With Americans fuelling an adoption boom in China, the
US consulate in the southern city of Guangzhou has set
up an adoption unit -- the first of its kind in an American
mission abroad.
According to the consulate, there were 4,174 adoptions
in the year up to September last year, compared to
4,192 for the same period in 1998 and 3,533 a year
earlier.
Canadian couples adopted around 800 Chinese children
in 1998, while the Netherlands and Denmark bacame
home for about 200 children each that year.
A young Dutch woman, showing off proudly a
newly-adopted eight-month-old baby from a poor
province, said: "We are so happy, we have been waiting
for three years.
"To us, the money does not matter," added the woman,
who was part of a 20-strong Dutch party in Beijing on
an "adoption tour" organised by Chinese travel agencies
specially approved by the authorities.
The government handed the running of all adoption
matters over to the CCAA in 1996, ostensibly to
protect China's children from foreign bounty hunters.
But the issue of money is also never far from the
equation.
The price of the 10 to 15-day tour, including a trip to the
countryside to find a suitable child to adopt, can reach
US$4,000 (S$6,800).
Added to this is a long list of costs taking in registration,
translation and lawyers' fees as well as payments for
various official certificates and visas.
And of course there is the obligatory "voluntary"

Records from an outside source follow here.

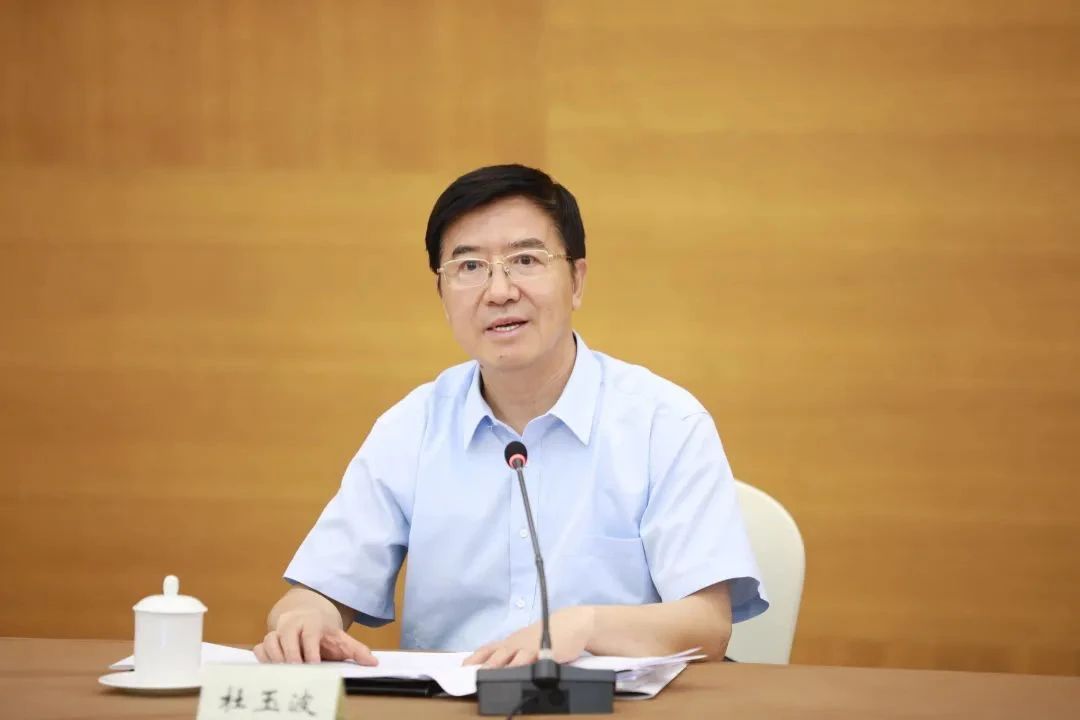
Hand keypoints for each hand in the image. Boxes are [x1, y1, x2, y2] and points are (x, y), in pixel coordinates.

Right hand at [253, 609, 377, 664]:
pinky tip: (273, 671)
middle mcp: (292, 624)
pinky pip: (260, 649)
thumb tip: (374, 662)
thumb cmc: (324, 633)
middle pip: (286, 637)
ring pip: (270, 642)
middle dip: (291, 656)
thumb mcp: (342, 639)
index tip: (314, 665)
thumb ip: (357, 650)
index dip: (310, 650)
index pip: (310, 634)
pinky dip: (264, 660)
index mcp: (312, 621)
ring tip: (285, 675)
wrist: (306, 616)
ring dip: (276, 659)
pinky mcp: (267, 640)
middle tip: (297, 673)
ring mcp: (278, 631)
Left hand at [463, 606, 595, 667]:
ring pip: (511, 656)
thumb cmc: (548, 635)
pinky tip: (518, 671)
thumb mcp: (527, 642)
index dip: (475, 658)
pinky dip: (524, 664)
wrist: (571, 623)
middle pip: (496, 654)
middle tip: (471, 674)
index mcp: (511, 642)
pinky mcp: (545, 650)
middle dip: (483, 665)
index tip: (462, 668)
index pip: (488, 649)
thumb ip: (514, 654)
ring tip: (488, 674)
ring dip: (500, 665)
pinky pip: (532, 658)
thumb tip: (498, 668)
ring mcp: (530, 646)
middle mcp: (517, 643)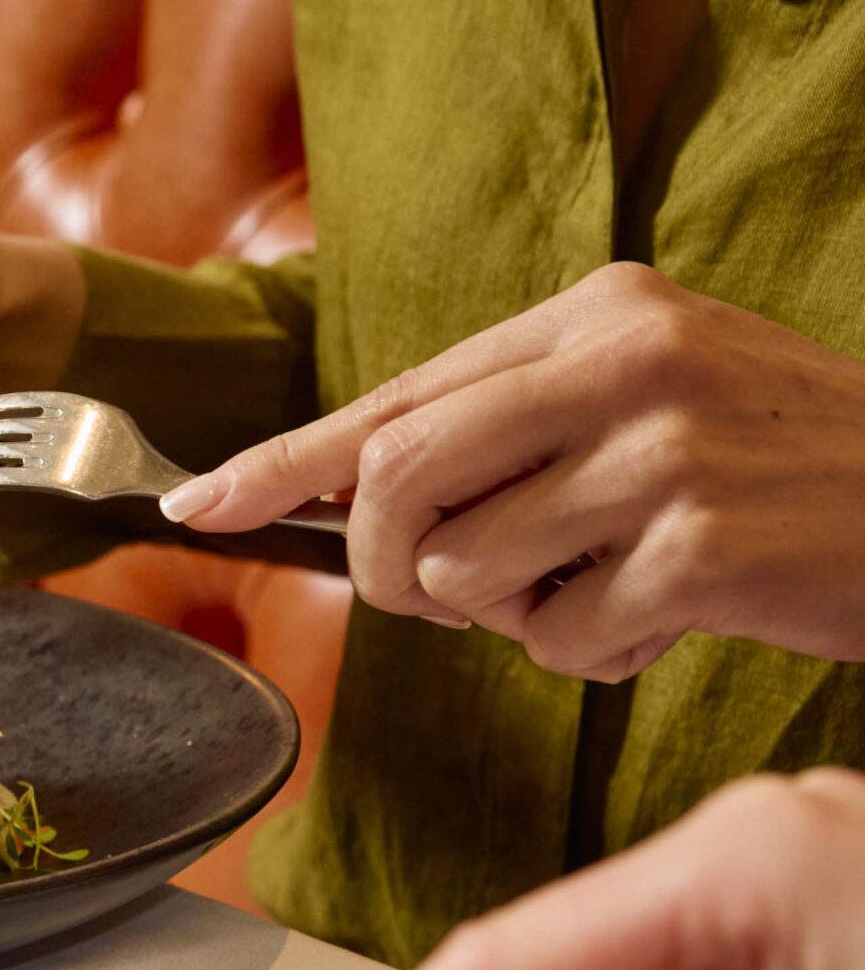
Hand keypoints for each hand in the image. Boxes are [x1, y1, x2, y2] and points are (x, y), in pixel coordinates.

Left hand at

donation to the orphanage of between US$3,000 and
US$4,000.
According to several foreign adoption agencies, the
average cost of adopting a Chinese baby for a couple
living outside the country is between US$13,000 and
US$24,000.
New parents are told little about the abandonment of
children they adopt -- that their daughter was found at,
say, 10 days old in a department store or a park, and
was placed in an orphanage or, occasionally, in foster
care.
Many girls were undernourished when their new parents
saw them.
Some had developmental lags, most of which American
doctors say are easily reversed.
Many had respiratory infections, skin conditions and
parasites, but nearly all of these disappear within weeks
with the right medical treatment. -- AFP
Adapted from The Straits Times, 10 Feb 2000.